Kritiker halten diese Maßnahmen jedoch für deutlich zu halbherzig. „Die Gesetze scheinen angemessen, ihre Umsetzung nicht“, sagte der Ökonom und Aktivist Arthur Doohan dem RedaktionsNetzwerk Deutschland (RND). Labour-Abgeordnete kritisierten in diesem Zusammenhang auch, dass es zu viele Verbindungen zwischen russischen Oligarchen und Spenden an die Tories gebe. Sie forderten die konservative Partei dazu auf, rund 2,4 Millionen Euro zurückzugeben.
Die Tories wiesen den Vorwurf zurück. „Alle Spenden stammen von Personen, die in Großbritannien im Wahlregister stehen, und wurden ordnungsgemäß deklariert“, sagte Außenministerin Liz Truss.
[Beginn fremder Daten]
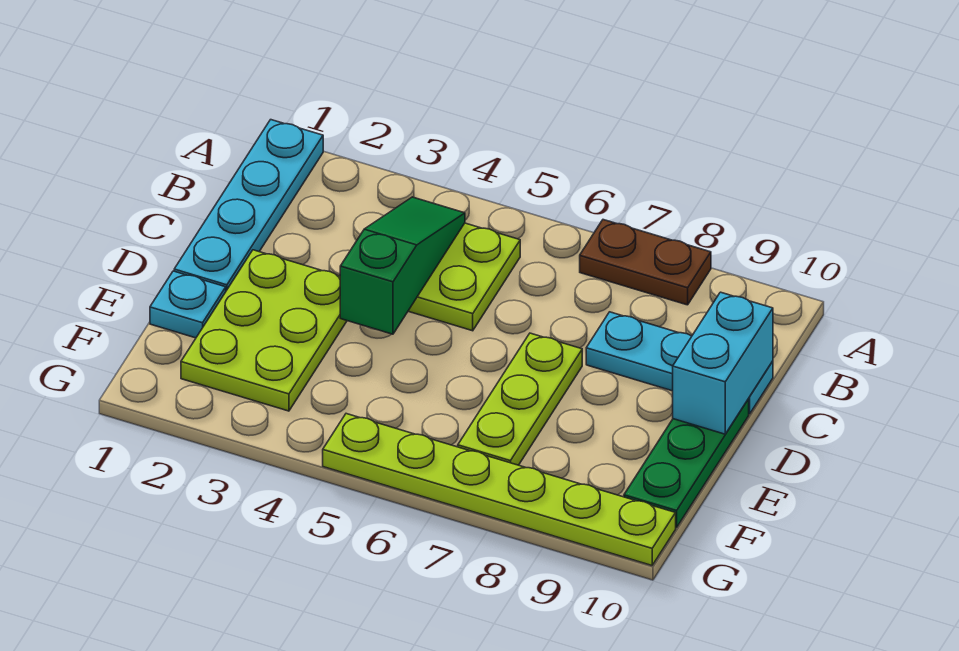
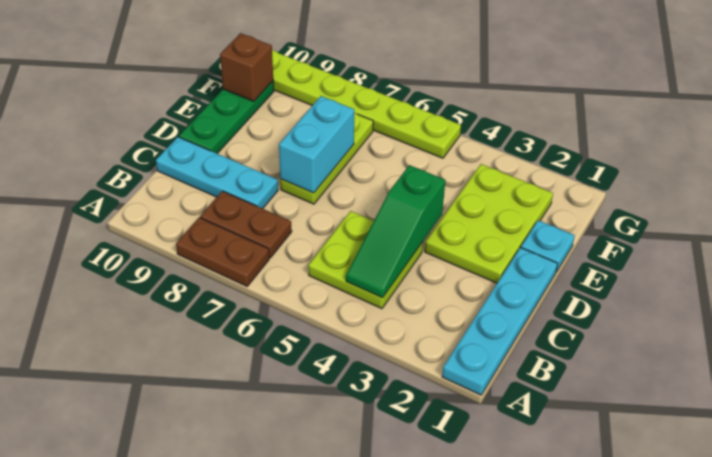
none -> brown plate B7:B8 level 1
cyan brick C10:D10 level 2 -> cyan brick D7:E7 level 2
none -> brown brick F10 level 2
Ein Bericht des parlamentarischen Komitees Intelligence and Security Committee machte 2020 überdies auf die mögliche Einflussnahme im House of Lords, dem britischen Oberhaus, aufmerksam.
Geld aus Russland, so betonen Beobachter, ist über die Jahre in viele Wirtschaftsbereiche gesickert, vor allem in Immobilien, und hat eine enorme Luxusserviceindustrie mit Vermögensberatern und Rechtsanwälten zum Erblühen gebracht.
„Diese hat wenig Interesse daran, Oligarchen als Kundschaft zu verlieren, ganz egal, ob sie Putin nahestehen oder ihr Geld in London waschen wollen“, sagte Elisabeth Schimpfössl, Soziologin an der Aston University und Autorin des Buches „Rich Russians“ (Reiche Russen), dem RND.
Auch innerhalb der Politik seien wenige motiviert, ihre lukrativen Beziehungen aufs Spiel zu setzen. „Johnsons individuelle Sanktionsliste ist gewissermaßen ein Signal an sie, dass sie sich in Großbritannien sicher fühlen können.“ Und auch die weiteren Maßnahmen bestätigten dies. „Die sogenannte Kleptokraten-Zelle“, eine Sonderermittlungsgruppe, die der Premier gründen will, um schmutziges Geld in Großbritannien ausfindig zu machen, „wird erst mal wenig Eindruck machen“.